Его звали Мэтью. Он ушел через месяц после Сандры. Я не знал, что думать. Понимаете, люди, которые идут на такую работу, обычно действительно любят детей, это видно. Их даже не пугает, что за ними то и дело приходится подтирать — то их тошнит, то они описались, то еще чего-нибудь. Только когда такие люди начинают уходить, понимаешь, до чего это на самом деле тяжелая работа. Мэтью, когда увольнялся, прямо с лица весь спал, серый был, как застиранная простыня.

Я спрашивал его, что случилось, но он ничего мне не сказал. Не знаю даже, знал ли он сам, в чем дело.

За детишками нужен глаз да глаз. Я на такой работе точно долго не выдержал бы. Это ведь стресс какой. Мало того, что дети непоседы, так они еще и мелкие. Я бы все время боялся кого-нибудь потерять или раздавить нечаянно.


После того случая на ясли как будто туча опустилась. Двое уволились. В самом-то магазине текучка — дело обычное, к ней уже все привыкли, но в яслях люди, как правило, держатся дольше. Туда ведь кого попало не берут, и в комнату с шариками тоже: чтобы работать с детьми, нужна специальная подготовка. Вот почему, когда воспитатели стали уходить, это сочли дурным знаком.

Я поймал себя на том, что мне хочется присматривать за детьми в магазине. Делая свой обход, я каждый раз чувствовал, как их много вокруг меня. И был готов к тому, что в любую минуту любому из них может понадобиться моя помощь. Ведь всюду, куда ни глянь, были дети. Веселые и довольные, как всегда, они носились по комнатам-декорациям, прыгали на кроватях, садились за парты, собранные специально для них. Но теперь, наблюдая за их прыжками, я болезненно морщился — меня не оставляло ощущение, будто вся наша мебель, соответствующая строжайшим международным стандартам качества и безопасности, а то и превышающая их, затаилась и ждет своего часа.

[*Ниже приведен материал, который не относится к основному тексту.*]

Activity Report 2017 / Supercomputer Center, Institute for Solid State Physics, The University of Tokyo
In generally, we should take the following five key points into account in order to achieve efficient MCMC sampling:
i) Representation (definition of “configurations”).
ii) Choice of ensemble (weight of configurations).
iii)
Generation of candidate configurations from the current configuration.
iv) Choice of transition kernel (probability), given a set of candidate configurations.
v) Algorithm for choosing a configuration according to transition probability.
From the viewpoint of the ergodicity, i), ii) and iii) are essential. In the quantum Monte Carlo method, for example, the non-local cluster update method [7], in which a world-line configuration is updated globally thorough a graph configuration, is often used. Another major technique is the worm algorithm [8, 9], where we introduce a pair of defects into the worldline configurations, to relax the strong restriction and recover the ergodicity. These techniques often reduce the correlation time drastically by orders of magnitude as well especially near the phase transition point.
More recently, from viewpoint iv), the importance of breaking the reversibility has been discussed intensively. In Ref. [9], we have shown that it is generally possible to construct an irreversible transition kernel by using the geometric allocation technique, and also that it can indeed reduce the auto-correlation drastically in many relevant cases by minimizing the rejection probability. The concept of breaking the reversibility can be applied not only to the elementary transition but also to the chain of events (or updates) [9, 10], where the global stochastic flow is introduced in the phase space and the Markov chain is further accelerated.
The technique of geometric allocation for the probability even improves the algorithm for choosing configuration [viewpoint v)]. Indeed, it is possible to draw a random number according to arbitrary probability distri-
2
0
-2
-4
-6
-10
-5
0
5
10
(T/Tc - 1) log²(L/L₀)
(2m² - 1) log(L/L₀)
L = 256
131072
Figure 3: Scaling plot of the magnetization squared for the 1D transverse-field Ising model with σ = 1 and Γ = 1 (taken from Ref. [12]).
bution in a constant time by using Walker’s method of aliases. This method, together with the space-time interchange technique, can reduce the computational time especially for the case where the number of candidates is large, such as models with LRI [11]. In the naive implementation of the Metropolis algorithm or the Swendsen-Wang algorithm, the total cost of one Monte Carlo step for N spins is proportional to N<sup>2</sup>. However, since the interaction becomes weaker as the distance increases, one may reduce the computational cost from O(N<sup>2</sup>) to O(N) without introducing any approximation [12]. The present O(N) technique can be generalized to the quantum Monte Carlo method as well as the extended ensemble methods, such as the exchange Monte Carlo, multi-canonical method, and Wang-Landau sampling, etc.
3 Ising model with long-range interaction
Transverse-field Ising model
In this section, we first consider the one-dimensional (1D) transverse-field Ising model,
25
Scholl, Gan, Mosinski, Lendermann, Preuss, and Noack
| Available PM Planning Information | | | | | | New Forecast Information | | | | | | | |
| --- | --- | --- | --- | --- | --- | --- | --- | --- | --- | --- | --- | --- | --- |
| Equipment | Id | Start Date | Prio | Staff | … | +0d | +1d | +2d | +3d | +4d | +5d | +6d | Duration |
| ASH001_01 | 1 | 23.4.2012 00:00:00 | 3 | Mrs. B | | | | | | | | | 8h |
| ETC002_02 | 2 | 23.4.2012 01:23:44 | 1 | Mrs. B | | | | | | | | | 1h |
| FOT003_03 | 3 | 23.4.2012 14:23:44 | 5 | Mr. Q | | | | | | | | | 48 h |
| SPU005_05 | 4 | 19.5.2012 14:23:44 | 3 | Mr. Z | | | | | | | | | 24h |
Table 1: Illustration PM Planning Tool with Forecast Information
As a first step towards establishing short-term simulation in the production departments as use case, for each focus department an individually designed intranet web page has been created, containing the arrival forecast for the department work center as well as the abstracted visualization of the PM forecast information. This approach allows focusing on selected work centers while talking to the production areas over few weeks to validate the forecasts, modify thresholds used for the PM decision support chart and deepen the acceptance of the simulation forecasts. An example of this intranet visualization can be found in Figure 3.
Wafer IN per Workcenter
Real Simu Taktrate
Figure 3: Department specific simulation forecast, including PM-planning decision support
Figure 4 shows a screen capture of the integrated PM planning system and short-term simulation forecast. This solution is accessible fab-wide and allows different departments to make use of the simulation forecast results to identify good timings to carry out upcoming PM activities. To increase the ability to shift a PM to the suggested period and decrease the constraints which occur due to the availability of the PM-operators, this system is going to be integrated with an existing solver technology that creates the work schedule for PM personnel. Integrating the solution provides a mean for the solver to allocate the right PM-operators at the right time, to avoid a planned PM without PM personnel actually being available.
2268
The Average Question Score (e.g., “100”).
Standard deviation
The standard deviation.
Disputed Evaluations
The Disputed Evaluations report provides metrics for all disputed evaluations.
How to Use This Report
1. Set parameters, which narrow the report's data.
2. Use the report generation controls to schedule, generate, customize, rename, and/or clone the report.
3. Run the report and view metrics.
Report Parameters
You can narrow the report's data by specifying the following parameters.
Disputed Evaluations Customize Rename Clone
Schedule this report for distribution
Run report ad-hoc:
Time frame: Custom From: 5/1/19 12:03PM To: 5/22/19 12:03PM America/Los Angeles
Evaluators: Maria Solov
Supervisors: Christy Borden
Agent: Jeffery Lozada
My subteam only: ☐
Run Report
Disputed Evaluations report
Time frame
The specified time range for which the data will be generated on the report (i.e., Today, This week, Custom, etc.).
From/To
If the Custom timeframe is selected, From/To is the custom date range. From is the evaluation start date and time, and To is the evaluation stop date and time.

Уголок любого журнального столика предвещал черепно-мозговую травму, всякая лампа сулила ожог.


Я стал чаще обычного ходить мимо комнаты с шариками. Внутри задерганная молодая воспитательница или воспитатель вечно пытались собрать детей в кучу, а те носились вокруг, расталкивая волны глухо постукивающего цветного пластика, ныряли в домик Венди и бросали шарики на его крышу. Некоторые специально вертелись волчком, чтобы голова закружилась, и хохотали, так им было весело.

Комната явно шла детям во вред. Им, конечно, нравилось бывать там, но выходили они всегда слезливыми, усталыми, капризными. И ревели — так громко, как умеют только дети. Судорожно всхлипывая, они вцеплялись в пуловеры уносивших их родителей, когда наступало время. Так им не хотелось расставаться с друзьями.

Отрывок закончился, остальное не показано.